Około 40 polskojęzycznych serwisów randkowych i nawet kilkanaście milionów ich użytkowników. Kilkanaście serwisów nieukrywających, że chodzi o kojarzenie partnerów do seksu. Największy z nich, C-Date, wizytowany jest przez ponad 700 tys. Polaków, w połowie – przez kobiety. A są też specjalne serwisy dla gejów, podstrony dla lesbijek, dla par szukających par lub też dojrzałych kobiet poszukujących sprawnych erotycznie utrzymanków. Sytuacja odwrotna – pan sponsoruje studentkę – w Internecie na mało kim robi już wrażenie. Z badań prof. Jacka Kurzępy z SWPS we Wrocławiu wynika, że około 20 proc. studentek korzysta z takiej formy finansowania studiów, badacz ukuł wręcz termin: „uniwersytutki”.
Ale także użytkownicy tych portali, które są pomyślane trochę jak dawne biura matrymonialne, narzekają, że wśród nawet kilku setek maili, jakie potrafią spłynąć jednego dnia na ich skrzynkę pocztową, są głównie propozycje seksualne. Pani C. w pierwszym liście opisuje panu A., jak sobie wyobraża jego szczegóły intymne. Pan M. zaczyna od zachwytów nad kuchnią włoską, by przejść do konkretów fizjologicznych – znienacka.
Zmiany, jakie zaszły w zwyczajach seksualnych, wyłapywane są także w badaniach naukowych.
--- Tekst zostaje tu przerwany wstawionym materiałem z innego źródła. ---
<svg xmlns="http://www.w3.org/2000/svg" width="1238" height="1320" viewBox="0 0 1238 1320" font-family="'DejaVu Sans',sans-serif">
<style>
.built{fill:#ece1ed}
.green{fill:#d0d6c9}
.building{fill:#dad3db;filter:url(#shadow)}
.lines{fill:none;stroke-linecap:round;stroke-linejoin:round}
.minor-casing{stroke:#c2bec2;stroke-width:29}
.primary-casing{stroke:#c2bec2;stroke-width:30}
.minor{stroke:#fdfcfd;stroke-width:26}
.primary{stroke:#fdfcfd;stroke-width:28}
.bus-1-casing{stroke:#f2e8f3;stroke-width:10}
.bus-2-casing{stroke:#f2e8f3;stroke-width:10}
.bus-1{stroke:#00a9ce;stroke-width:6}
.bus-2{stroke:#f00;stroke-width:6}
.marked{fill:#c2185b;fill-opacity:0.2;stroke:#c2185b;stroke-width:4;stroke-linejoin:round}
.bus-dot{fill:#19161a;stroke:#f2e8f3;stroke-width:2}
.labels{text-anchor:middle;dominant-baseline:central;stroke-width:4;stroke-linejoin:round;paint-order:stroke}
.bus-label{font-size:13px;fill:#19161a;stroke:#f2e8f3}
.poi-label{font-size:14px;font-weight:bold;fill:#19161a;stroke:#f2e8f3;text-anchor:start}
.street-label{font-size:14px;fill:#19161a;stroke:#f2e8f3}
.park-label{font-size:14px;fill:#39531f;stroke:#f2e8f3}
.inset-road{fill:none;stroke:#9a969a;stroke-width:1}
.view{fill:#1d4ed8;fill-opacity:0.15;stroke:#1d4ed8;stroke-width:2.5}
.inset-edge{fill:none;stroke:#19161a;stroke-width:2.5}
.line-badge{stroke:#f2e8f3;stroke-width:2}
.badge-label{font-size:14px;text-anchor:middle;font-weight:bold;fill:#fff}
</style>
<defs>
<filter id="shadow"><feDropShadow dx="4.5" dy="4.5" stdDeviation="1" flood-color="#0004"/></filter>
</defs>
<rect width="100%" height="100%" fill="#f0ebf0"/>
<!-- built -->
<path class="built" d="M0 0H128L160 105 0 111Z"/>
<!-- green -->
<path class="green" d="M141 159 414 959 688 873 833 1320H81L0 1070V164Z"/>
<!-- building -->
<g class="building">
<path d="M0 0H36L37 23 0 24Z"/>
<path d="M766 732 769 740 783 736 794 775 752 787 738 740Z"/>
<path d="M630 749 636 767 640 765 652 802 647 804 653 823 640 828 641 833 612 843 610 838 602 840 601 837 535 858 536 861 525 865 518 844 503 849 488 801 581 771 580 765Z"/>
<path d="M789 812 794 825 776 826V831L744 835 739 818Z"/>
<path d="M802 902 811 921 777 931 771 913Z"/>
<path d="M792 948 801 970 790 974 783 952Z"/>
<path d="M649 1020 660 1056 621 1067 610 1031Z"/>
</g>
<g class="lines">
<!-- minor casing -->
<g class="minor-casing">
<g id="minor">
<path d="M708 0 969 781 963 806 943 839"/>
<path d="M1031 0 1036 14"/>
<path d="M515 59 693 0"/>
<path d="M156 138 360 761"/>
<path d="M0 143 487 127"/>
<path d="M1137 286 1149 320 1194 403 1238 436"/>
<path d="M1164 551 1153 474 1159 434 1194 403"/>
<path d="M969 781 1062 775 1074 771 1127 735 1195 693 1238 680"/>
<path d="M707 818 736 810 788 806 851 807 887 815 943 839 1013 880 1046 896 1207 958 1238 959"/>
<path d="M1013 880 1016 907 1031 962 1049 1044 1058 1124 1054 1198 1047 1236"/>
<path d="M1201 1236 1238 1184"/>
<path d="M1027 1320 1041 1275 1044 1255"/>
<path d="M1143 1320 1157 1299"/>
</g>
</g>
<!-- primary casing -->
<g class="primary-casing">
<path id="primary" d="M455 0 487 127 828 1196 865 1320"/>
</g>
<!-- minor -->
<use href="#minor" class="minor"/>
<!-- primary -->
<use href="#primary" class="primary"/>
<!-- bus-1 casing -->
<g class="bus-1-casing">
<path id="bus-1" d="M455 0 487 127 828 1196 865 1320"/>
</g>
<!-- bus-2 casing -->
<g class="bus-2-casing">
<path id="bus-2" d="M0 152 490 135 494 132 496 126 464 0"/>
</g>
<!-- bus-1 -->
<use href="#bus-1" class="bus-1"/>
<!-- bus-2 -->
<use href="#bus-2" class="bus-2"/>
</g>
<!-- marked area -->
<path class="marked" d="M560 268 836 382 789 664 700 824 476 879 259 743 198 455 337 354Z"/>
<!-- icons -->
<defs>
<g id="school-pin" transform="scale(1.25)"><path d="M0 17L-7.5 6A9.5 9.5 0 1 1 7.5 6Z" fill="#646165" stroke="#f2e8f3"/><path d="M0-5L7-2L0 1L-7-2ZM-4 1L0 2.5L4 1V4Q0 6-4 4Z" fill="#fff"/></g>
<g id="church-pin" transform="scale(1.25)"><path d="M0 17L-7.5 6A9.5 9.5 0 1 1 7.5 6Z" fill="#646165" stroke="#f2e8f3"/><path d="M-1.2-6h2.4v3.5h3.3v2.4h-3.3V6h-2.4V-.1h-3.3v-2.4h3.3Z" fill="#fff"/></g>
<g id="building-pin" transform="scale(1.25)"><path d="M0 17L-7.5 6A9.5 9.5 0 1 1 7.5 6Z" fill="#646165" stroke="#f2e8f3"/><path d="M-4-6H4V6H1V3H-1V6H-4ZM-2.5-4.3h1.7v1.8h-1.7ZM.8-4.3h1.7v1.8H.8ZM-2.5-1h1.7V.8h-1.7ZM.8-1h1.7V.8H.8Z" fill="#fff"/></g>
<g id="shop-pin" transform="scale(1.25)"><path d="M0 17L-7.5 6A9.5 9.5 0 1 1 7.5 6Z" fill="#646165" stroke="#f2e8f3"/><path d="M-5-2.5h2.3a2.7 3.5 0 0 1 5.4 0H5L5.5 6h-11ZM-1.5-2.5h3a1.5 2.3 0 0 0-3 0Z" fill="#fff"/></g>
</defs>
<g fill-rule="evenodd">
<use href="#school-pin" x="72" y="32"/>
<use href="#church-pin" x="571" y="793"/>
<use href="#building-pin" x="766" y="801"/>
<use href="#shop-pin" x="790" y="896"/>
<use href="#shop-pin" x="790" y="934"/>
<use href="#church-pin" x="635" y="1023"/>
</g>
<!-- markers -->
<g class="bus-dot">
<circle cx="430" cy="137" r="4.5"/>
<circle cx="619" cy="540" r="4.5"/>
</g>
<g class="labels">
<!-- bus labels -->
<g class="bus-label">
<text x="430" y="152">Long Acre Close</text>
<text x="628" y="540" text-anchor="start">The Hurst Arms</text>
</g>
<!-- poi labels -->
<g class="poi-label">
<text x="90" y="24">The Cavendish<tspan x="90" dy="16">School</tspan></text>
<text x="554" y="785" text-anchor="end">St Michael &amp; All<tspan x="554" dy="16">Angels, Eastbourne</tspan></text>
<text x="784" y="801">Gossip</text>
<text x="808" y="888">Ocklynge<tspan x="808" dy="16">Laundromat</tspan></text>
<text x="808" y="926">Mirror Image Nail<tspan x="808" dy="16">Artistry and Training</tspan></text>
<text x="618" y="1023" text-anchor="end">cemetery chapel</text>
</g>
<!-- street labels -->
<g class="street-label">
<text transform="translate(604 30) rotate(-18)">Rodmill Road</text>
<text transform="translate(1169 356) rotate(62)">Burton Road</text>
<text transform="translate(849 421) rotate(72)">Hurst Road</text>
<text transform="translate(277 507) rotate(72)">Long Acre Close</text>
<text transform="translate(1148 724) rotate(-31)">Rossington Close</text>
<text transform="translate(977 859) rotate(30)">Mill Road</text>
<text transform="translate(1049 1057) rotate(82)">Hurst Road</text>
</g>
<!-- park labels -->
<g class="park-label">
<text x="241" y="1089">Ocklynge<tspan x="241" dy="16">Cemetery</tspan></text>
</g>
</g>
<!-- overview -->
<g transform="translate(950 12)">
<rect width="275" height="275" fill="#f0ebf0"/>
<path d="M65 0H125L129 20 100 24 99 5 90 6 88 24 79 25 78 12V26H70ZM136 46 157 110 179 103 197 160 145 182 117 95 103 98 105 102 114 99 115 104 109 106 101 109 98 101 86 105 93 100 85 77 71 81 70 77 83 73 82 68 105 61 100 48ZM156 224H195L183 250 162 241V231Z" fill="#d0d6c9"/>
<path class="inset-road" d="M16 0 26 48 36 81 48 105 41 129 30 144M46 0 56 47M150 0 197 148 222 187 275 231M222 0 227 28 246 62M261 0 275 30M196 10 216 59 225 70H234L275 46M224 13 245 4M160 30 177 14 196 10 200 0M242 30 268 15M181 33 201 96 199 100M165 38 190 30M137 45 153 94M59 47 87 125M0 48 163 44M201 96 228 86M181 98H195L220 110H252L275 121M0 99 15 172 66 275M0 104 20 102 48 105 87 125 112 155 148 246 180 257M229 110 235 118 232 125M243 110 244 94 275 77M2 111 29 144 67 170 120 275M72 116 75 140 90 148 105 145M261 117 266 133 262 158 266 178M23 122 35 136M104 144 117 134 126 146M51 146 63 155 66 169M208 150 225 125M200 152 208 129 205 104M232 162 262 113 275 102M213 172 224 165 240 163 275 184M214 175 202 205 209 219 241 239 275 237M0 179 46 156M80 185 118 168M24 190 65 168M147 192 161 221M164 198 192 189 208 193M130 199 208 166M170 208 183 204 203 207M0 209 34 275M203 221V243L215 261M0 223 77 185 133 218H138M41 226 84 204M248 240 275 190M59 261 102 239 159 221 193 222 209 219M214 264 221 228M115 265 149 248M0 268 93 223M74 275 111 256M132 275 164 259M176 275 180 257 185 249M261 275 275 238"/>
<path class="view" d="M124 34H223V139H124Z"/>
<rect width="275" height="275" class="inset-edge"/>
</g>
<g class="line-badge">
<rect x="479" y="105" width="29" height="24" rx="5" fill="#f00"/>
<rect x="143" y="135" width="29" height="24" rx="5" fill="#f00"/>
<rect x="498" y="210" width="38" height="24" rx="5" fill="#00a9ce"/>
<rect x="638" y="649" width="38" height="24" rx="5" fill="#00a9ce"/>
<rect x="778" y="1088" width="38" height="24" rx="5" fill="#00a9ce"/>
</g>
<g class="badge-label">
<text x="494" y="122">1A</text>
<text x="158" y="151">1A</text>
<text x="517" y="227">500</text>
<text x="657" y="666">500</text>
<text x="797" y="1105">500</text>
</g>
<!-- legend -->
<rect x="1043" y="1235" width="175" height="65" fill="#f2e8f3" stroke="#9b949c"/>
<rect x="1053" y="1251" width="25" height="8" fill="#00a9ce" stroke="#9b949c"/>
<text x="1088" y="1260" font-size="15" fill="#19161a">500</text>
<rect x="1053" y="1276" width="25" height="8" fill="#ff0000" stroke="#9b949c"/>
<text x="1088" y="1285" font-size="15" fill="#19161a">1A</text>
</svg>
Prof. Zbigniew Izdebski podaje, że w 2010 r. 30 proc. osób korzystających z Internetu codziennie, bądź prawie codziennie, deklarowało uprawianie w realu seksu z osobą poznaną tą drogą. Kolejne 48 proc. zacząć i skończyć miało na intymności via sieć, nie przenosząc znajomości poza wirtual. Już 80 proc. Polaków zdarzyło się poczuć przypływ podniecenia seksualnego w trakcie internetowej konwersacji z kimś obcym.